═══ Exercise materials
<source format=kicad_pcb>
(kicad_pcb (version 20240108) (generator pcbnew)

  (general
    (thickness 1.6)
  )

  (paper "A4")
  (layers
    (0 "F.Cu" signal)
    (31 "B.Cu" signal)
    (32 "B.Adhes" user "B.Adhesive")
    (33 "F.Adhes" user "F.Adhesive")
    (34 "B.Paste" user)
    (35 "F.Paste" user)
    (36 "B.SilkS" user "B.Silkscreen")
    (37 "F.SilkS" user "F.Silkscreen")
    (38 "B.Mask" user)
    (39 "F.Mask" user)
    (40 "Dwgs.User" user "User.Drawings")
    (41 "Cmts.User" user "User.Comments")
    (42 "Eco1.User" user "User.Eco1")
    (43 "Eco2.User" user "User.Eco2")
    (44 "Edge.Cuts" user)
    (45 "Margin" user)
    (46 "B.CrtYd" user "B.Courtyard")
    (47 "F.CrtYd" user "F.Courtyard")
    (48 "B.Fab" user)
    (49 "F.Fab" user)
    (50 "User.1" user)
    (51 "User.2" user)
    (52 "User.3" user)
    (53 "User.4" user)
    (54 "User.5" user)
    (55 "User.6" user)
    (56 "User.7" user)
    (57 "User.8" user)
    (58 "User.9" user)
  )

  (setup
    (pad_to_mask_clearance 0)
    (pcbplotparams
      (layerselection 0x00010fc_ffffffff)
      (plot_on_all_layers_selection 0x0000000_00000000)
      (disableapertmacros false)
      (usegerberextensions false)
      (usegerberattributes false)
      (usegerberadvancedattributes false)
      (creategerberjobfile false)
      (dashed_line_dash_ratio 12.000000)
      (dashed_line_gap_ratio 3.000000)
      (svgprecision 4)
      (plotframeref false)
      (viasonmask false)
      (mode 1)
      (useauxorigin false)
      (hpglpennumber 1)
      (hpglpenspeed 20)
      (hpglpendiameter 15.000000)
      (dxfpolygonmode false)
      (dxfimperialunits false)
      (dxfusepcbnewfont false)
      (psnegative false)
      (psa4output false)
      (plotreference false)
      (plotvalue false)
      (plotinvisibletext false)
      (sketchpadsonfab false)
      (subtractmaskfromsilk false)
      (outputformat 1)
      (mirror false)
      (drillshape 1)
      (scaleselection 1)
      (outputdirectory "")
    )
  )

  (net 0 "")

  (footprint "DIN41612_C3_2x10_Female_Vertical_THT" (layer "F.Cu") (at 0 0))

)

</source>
══════
═══ Exercise materials
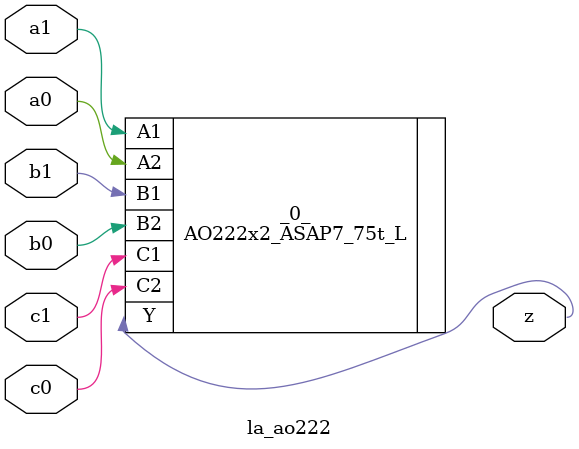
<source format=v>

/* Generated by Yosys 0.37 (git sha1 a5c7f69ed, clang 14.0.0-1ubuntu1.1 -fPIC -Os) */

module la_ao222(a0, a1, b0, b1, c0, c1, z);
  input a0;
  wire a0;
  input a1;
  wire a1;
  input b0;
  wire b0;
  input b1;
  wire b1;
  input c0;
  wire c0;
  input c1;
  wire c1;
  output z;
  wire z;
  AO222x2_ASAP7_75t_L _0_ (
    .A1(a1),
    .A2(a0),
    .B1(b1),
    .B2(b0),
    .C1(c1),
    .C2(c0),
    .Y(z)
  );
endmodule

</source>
══════
═══ Exercise materials
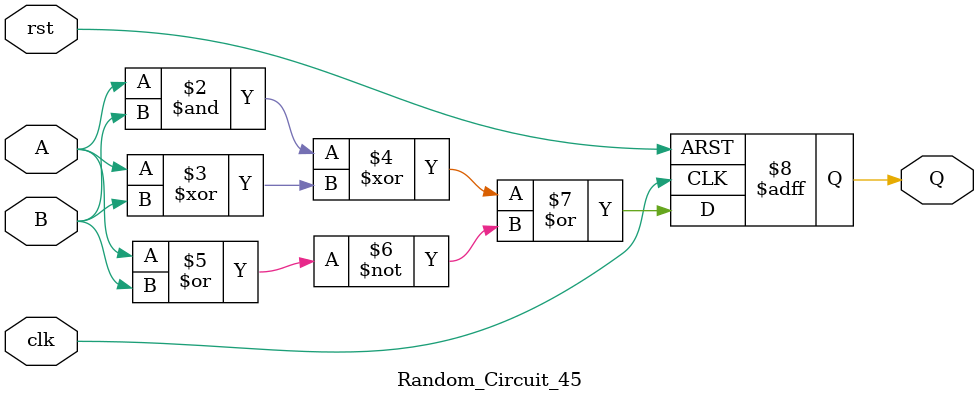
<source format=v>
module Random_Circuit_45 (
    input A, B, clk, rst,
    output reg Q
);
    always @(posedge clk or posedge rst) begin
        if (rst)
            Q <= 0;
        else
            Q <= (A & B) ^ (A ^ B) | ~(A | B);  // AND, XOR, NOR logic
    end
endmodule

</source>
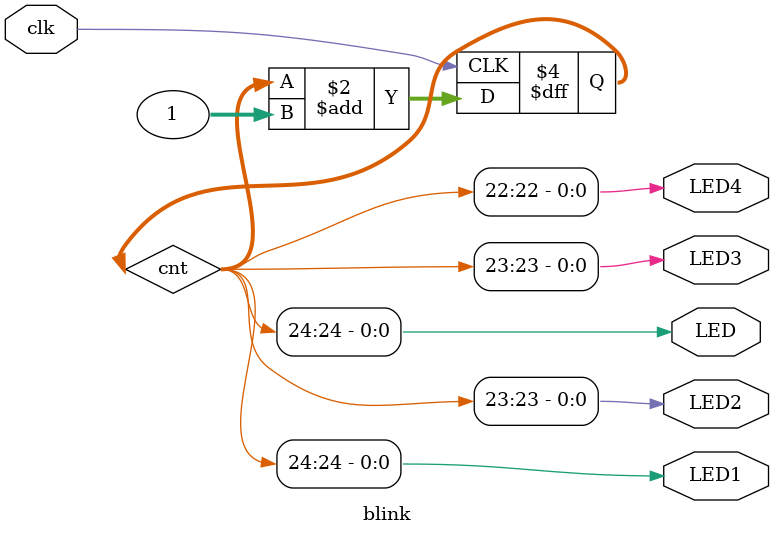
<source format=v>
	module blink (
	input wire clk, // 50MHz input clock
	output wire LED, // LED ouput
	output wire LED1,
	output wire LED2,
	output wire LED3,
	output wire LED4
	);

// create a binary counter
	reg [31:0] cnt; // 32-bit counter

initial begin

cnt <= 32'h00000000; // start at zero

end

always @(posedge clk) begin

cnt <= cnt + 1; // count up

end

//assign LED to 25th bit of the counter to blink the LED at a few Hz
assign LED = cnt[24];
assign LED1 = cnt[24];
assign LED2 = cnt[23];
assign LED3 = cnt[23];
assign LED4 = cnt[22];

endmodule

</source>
══════
**Action item:** If a line in the data above holds the string "begin", copy it.

**Response to this exercise:**
    always @(posedge clk or posedge rst) begin
initial begin
always @(posedge clk) begin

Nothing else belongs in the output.